1) First, the command is divided into two parts: the operation code and the operand. The operation code represents the command function, such as ADD and sub, which represents a specific circuit in the CPU, for example, add represents the addition circuit, sub represents the subtraction circuit, and operand represents the input and output of the function, corresponding to the input and output of the circuit.
2) There are currently four functions, which require at least two bits for encoding. For example, 00 indicates add, 01 indicates sub, 10 indicates mov, and 11 indicates LDR;
3) The operands are encoded. Assume there are 8 registers in total. The RD, RS, and Rn are all one of them, that is, the range of D, S, and N is 0 to 7, it requires at least three bits for encoding. For example, 000 represents r0, 001 represents R1, and so on. 111 represents r7.
To implement the above four functional commands, a total of 2 + 3 + 3 + 3 = 11 bits are required for encoding. For example, sub R6, R1, R2, that is, R1 minus R2 value is assigned to R7, And the encoding is 01 110 001 010.
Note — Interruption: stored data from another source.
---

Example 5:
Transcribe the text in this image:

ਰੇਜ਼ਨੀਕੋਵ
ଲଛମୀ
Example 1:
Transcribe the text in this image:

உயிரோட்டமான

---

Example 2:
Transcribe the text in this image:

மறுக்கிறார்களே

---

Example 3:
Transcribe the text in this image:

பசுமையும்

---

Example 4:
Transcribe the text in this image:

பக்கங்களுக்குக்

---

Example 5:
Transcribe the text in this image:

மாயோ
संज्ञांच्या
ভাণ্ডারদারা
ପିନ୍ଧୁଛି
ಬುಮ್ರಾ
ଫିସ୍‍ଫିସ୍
After understanding the instruction encoding, the Instruction Decoding should be better understood. According to the current program count register PC (assuming that the hardware circuit requires R7 is the register PC) value from the memory machine code command, the value of this machine code is 01 110 001 010. The next process is decoding, that is, sending the first two bits 01 to the decoder and selecting the subtraction circuit; 110: decoding is set to R6, and 001 decoding is set to R1, 010 select R2. for decoding and then execute the command. The execution is the subtraction unit circuit, which computes two inputs (R1, R2) and assigns the result to r6.
The fetch and decoding operations are completed by the CPU control unit (Cu). The execution is completed by Alu (logical operation unit). We can see that ALU is a collection of many types of circuits. The Design of CPU commands is closely related to the instruction code.
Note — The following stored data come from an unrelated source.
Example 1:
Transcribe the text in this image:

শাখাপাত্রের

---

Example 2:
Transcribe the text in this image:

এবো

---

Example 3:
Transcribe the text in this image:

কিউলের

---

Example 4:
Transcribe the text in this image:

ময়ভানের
The arm and MIPS CPUs are both 32-bit characters long, so the instruction code is 32 bits, which can support and express more functions (operation code) and registers (operands ). For example, if the arm system is R0 to R15, four bits are needed to represent it. Of course, the arm register also has the group concept, that is, the registers that the CPU may see in different working modes may be different, such as R13 and R14. During decoding, not only the instruction operand is used as the input, but also the value of the Current Status Register as the input.
What is the reason for the 16-bit instruction set? It is because the same C language code Can Save 30% of the amount of code by coding with 16-bit instructions than 32-bit encoding. The less code, the less memory occupied, the lower the natural cost. In the MCU field, it is generally cost-sensitive, so 16 is widely used in the MCU field.
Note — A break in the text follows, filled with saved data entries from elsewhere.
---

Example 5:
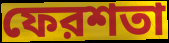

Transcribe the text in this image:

ফেরশতা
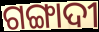
ଗଙ୍ଗାଦୀ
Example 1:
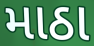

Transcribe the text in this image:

માઠા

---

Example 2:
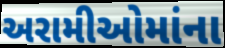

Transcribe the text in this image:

અરામીઓમાંના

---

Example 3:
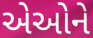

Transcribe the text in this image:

એઓને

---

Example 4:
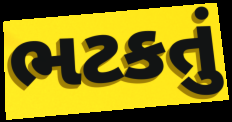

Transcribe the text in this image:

ભટકતું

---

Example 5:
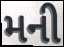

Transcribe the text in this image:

મની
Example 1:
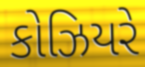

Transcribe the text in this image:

કોઝિયરે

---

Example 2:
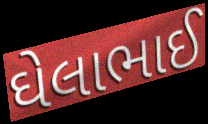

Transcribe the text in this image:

ઘેલાભાઈ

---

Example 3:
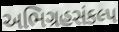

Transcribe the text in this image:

અભિગ્રહસંકલ્પ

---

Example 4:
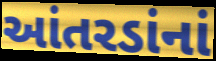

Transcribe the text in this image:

આંતરડાંનાં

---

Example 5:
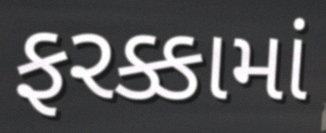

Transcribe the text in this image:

ફરક્કામાં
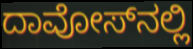
ದಾವೋಸ್‌ನಲ್ಲಿ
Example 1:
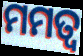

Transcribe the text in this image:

ମମତ୍ୱ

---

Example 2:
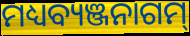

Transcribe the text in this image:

ମଧ୍ୟବ୍ୟଞ୍ଜନାଗମ୍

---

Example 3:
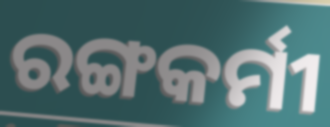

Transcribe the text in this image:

ରଙ୍ଗକର୍ମୀ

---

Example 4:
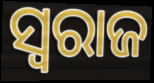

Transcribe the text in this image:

ସ୍ଵରାଜ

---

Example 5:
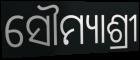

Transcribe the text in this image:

ସୌମ୍ୟାଶ୍ରୀ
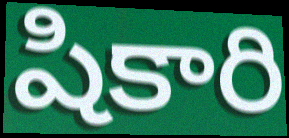
షికారి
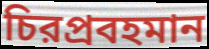
চিরপ্রবহমান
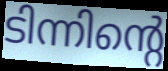
ടിന്നിന്റെ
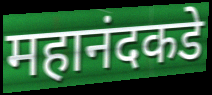
महानंदकडे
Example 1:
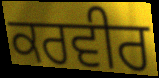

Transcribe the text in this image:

ਕਰਵੀਰ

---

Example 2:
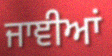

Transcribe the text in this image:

ਜਾਞੀਆਂ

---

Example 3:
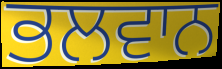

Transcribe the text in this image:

ਭਲਵਾਨ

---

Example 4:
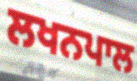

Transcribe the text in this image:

ਲਖਨਪਾਲ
The Instruction Design of arm and MIPs is based on 32-bit, and its execution is also 32-bit. How can we implement 16-bit instruction sets in a 32-bit instruction set? We all know the 20% principle, that is, 80% of the instruction usage will reach 20%, So we encode the instruction (which is a subset of the 32-bit instruction, naturally, a small number of BITs can be used for encoding. When using a 16-bit command, we can force it to use only some registers, then, register encoding can be performed with less bits. The 16-bit instruction set can be considered as a subset of the 32-bit instruction set. In the decoding phase, the CPU first converts 16 to the corresponding 32-bit instruction set, and then performs decoding and execution.
Arm's 16-bit instruction set is the thumb instruction set, and MIPS's 16 is the mips16 instruction set. For the seamless switch between the 32-bit Instruction Set and the 16-bit instruction set, see another blog post: automatic switch between the 32-bit and 16-bit instruction sets.